Response: The Company confirms that it will comply with this comment in the future beginning with its financial statements for the quarter ended March 31, 2014 as well as include the following language in the same section in which it describes its fair value hierarchy:

 

8



 

“During the classification process, Main Street may determine that it is appropriate to transfer investments between fair value hierarchy Levels.  These transfers occur when the company has concluded that it is appropriate for the classification of an individual asset to be changed due to a change in the factors used to determine the selection of the Level.  Any such changes are deemed to be effective during the quarter in which the transfer occurs.”

 

Additionally, the Company will disclose the transfers into and out of each Level separately in future periods.

 

19. In Note G, the disclosure indicates that the credit facility is secured by a first lien on the assets of the Company and its subsidiaries, excluding the assets of the Funds.  The Schedule of Investments should identify those assets pledged as collateral against borrowings.

 

Response: As disclosed in Note G, the Company’s credit facility is secured by a first lien on all of the assets of the Company and its subsidiaries, excluding the assets of the Funds.  In addition, in accordance with SBA regulations, the Funds are restricted from encumbering their assets or incurring additional debt without the prior approval of the SBA, which combined with the rights of the SBA under the regulations to take control of an SBIC and/or its assets, gives the SBA unencumbered rights to utilize the assets of the Funds in support the SBA-guaranteed debentures issued by the Funds.  Therefore, all of the Company’s assets are currently encumbered either as security for the credit agreement or in support of the SBA-guaranteed debentures issued by the Funds.  The Company has added risk factor disclosure in order to address the concern espoused by the Staff’s comment. In addition, the Company will undertake to revise its disclosure beginning with the Company’s quarterly report on Form 10-Q for the quarter ending June 30, 2014 to indicate which assets in its schedule of investments are encumbered in support of the Company’s credit facility or its SBA-guaranteed debentures.

 

20.  In Note Q, please refer to “distributions” rather than “dividends” since the character of the distributions is not known at the time of declaration.  This comment applies to all communications to the Company’s shareholders.

 

Response:  Based on estimates and dividend projections, including the amount of the Company’s undistributed spillover taxable income at December 31, 2013, the Company is comfortable that all dividends declared to date do not contain a return of capital component and therefore it is more appropriate and accurate to use the term “dividends” rather than “distributions”.  The Company will continue to monitor its future dividend/distribution payments and use of the appropriate terminology with respect thereto based on the then existing facts.

 

9



 

Legal Comments

 

Prospectus Cover Page

 

1.  Please provide an undertaking that the Company will file a post-effective amendment describing any issuance of debt securities that must be declared effective prior to their issuance.

 

Response:  Based upon a review of the EDGAR filings made by a number of other business development companies (“BDCs”) in connection with their recent registered debt offerings, the Company notes that none of these BDCs were required to file a post-effective amendment prior to conducting registered debt offerings off of their shelf registration statements.  As a result, the Company has not and will not agree to provide the requested undertaking unless and until it applies uniformly to all similarly-situated SEC registrants.

Exercises -
1/ Extract the part of the comment-response letter between "1.  Please provide" and "to their issuance.", inclusive.
2/ Write what comes next in the comment-response letter, starting after its final sentence.

Entries supplied -

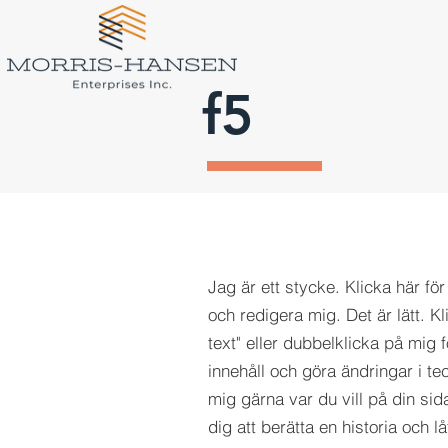
f5
Jag är ett stycke. Klicka här för 
och redigera mig. Det är lätt. K
text" eller dubbelklicka på mig fö
innehåll och göra ändringar i te
mig gärna var du vill på din sida
dig att berätta en historia och l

Exercise results -
1/
1.  Please provide an undertaking that the Company will file a post-effective amendment describing any issuance of debt securities that must be declared effective prior to their issuance.

2/
 

2. Please add a statement that the Company has been authorized to issue rights to the Company’s shareholders below NAV similar to the disclosure on page 19.

 

Response: The Company has revised the disclosure to indicate that it has been authorized by its shareholders to issue warrants, options or rights to subscribe for, convert to, or purchase its common stock below NAV.

 

Prospectus Summary

 

3. In the second paragraph below the subheading “Overview”, please specifically define the term “equity related investments” rather than stating what the term includes.

 

Response: The Company respectfully submits that the term “equity related investments” is adequately defined by the phase, “including warrants, convertible securities and other rights to acquire equity securities in a portfolio company” (emphasis added).

 

4.  Where appropriate, please disclose that no-action relief has been granted under Section 12(d)(3).

 

Response: The Company has revised the disclosure accordingly.

 

5.  In the first full paragraph on page 4, please define the term “weighted average annual effective yield.” The Staff notes that closed-end funds do not have to use SEC yield. Also, please clarify that such yield is not a yield or return on the Company’s stockholders’ equity investment in the Company, but instead the gross yield on the Company’s debt investments and, as a result, does not take into account, among other things, the Company’s expenses and other fees incurred by the Company’s stockholders in connection with their purchase of shares of the Company’s common stock.

 

10



 

Response: The Company has revised the disclosure accordingly to be consistent with other BDCs.

 

6.  In the first indented bullet point below the second bullet point on page 7, please clarify the meaning of the term “nationally recognized independent advisor”.

 

Response:  The Company has revised the disclosure accordingly.

 

7.  In the ninth bullet point on page 7, please clarify that a return of capital is a distribution of the shareholders’ invested capital reduced by the Company’s fees.  We refer also to the similar disclosure on page 10 in the “Dividends” item.

 

Response: The Company has revised the disclosure to clarify that a return of capital “is a distribution of the stockholders’ invested capital”.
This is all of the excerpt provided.